Their findings, they said, reinforced and extended other recent research on the consumer benefits of payday credit.

The report acknowledges that payday loans may be less than ideal, but concludes that they are cheaper and preferable to commonly used substitutes such as bounced-check protection sold by banks and credit unions or loans from pawnshops.

“Forcing households to replace costly credit with even costlier credit is bound to make them worse off,” it said.

The researchers posited the question: Should states that banned payday lending reconsider?

“Progressives may call for something better than either payday credit or bounce protection. We are all for that, but banning payday loans is not the way to motivate competitors to lower prices or invent new products,” the report concluded.

Critics hit back

Not surprisingly, the report didn’t sit well with two of the biggest supporters of North Carolina’s ban, Attorney General Roy Cooper and the Center for Responsible Lending. Both say that the report is based on incorrect analysis.

“We just think this a flawed study,” Cooper told me last week.

Cooper didn’t dispute the actual data that the researchers used but took issue with their extrapolation. Yes, there had been an increase in the number of complaints to the FTC during the research period, but that had more to do with a rise in identity theft, he said by way of example.

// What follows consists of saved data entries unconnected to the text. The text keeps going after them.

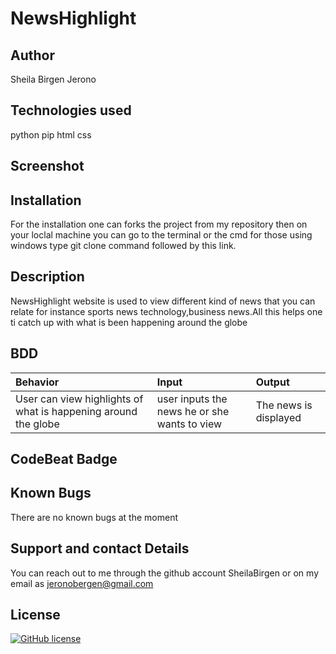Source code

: # NewsHighlight

## Author
Sheila Birgen Jerono

## Technologies used
python
pip
html
css

## Screenshot

## Installation
For the installation one can forks the project from my repository
then on your loclal machine you can go to the terminal or the cmd for those using windows type git clone command followed by this link.

## Description
NewsHighlight website is used to view different kind of news that you can relate for instance sports news technology,business news.All this helps one ti catch up with what is been happening around the globe

## BDD
| Behavior | Input    | Output   |
| :------------- | :------------- | :------------- |
| User can view highlights of what is happening around the globe| user inputs the news he or she wants to view | The news is displayed|#

## CodeBeat Badge

## Known Bugs
There are no known bugs at the moment

## Support and contact Details
You can reach out to me through the github account SheilaBirgen
or on my email as jeronobergen@gmail.com

## License
[![GitHub license](https://img.shields.io/github/license/Naereen/StrapDown.js.svg)](https://github.com/Naereen/StrapDown.js/blob/master/LICENSE)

Still, poor financial behavior does not change overnight, and steering struggling consumers to credit counselors can only help so far. Cooper concedes that there is room for other, fairer loan products to serve this market (mainstream banks don’t seem to be stepping up to the plate), and he’s willing to work with the legislature on finding alternatives.

One thing seems clear, though, Cooper would never support a return to payday lending.